I remember the red crab, our mutual wariness when we surprised each other in the concrete alley. This was in Bangkok, when I was five or six. She will be dead by now, the crab, along with her freckled shell. She must have tiptoed up from the canal, where the water was flat and brown. I was barefoot. The soft hair on my legs would have glimmered in the tropical sun. There would have been bruises up and down the shinbones. They would have been an inky wash of colors: purple-black, yellow-blue, orange-green.
Very well done--the imagery and voice is reflective, warm with memory. Not a story, I suppose, but I could see that with another paragraph or two, one could well be told.
Really lovely imagery. Such nice writing, the reflective voice, as Susan Gibb put it, warm with memory, and, for me, a strange undercurrent of menace. I agree, it's not a story yet, but easily could be.
"Paper-wrapped packets of frozen ground beef in the meat locker at Fernbridge for a year after that." Is this dead Dolly?
yes, I think it is dead Dolly Cherise.
Farm life holds hard and tender memories. That guinea pig, did me in.
It is memoir, of sorts, and as such doesn't need to be made into a story, but it well could as pointed out above.

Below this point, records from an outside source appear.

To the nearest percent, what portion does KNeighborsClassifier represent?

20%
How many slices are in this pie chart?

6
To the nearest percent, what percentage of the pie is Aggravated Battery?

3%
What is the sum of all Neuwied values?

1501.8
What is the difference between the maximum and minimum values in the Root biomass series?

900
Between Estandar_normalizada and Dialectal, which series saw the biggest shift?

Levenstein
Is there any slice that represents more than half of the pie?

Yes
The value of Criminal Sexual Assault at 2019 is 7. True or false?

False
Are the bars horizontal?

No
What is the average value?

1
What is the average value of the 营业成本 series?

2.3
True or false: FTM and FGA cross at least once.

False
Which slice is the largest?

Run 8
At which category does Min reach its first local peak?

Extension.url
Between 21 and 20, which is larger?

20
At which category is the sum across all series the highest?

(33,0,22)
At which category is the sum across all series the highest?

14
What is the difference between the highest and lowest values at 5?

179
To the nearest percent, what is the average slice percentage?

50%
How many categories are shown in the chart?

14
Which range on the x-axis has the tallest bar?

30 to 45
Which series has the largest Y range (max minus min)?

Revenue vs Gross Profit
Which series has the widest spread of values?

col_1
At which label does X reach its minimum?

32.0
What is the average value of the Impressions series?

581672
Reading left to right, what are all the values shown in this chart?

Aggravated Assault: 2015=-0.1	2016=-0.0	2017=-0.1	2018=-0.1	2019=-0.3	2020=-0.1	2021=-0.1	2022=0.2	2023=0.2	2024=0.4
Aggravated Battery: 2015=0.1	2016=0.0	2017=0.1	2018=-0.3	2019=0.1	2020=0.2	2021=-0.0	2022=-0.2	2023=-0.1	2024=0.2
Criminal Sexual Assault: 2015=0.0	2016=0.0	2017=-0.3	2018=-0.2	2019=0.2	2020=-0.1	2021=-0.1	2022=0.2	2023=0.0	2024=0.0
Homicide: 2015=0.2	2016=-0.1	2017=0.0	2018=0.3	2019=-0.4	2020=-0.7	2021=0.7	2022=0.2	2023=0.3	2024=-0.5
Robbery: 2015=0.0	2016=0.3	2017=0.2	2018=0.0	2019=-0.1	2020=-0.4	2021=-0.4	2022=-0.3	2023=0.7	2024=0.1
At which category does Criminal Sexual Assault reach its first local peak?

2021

What struck me with this is the imagery of course, but also the progression of two large creatures dying at the hands of others, to the the two smaller creatures, the third, a transitionary one, dying at your hands,the last inflicting harm.
Which, if a memoir is true, but you manage to present it in a manner that is provoking.
This is so rich with detail and emotion. I don't want anything more from it when I read it, really. The mother running over the cat and bringing home the meat from Dolly is, well, wonderful. What I really love is the image of the little girl's bruised legs, the colors and the strangeness of the crab in Bangkok compared to the more ordinary rural scene and that, chronologically, Bangkok precedes "the green hillocks at the end of Loop Road." This really resonates with me, Chalon.
No reason to label it as anything but damn wonderful writing. It can be anything, everything. I love this, it reminds me very much of my own life.
No reason to label it as anything but damn wonderful writing. It can be anything, everything. I love this, it reminds me very much of my own life.
Nice take. Enjoyed very much.
I really like what you do with time, especially in the last paragraph.
This was...She will be...She must have...hair...would have...There would have been...They would have been...
This provides a richness and texture that really complicates the simpler memories of the earlier paragraphs. It allows the expanding imagination in and I really like that.
Nice piece.
Wow! You start us out with a terrific story for your first post. More, more!
This is "damn wonderful" as Meg says. Just fabulous. Beautiful & sad without being sentimental in the least. I can't wait to read more!
the writing here is really lovely.
i love "the tough knots of grass"
and how you use the word "shinbone."
Wonderful use of detail throughout this piece. Pulls the reader in. This is fine work, Chalon.
Chalon, I love the colors of the animals and inanimate things mingled with the colors of emotion. Very, very well done. Fav
I like animal stories. I like death stories. This is wonderful.
I love this. The entire thing is so well written. For some reason, I was particularly attached to that last paragraph. That’s just great stuff there.
Well done. My favorite paragraph is the one about "the tan guinea pig."
Great piece.
Oh, Chalon, I do love this! It calls into being a whole big world and life and life history. I love the route it takes through domestic animals and then through that startling crab to get there.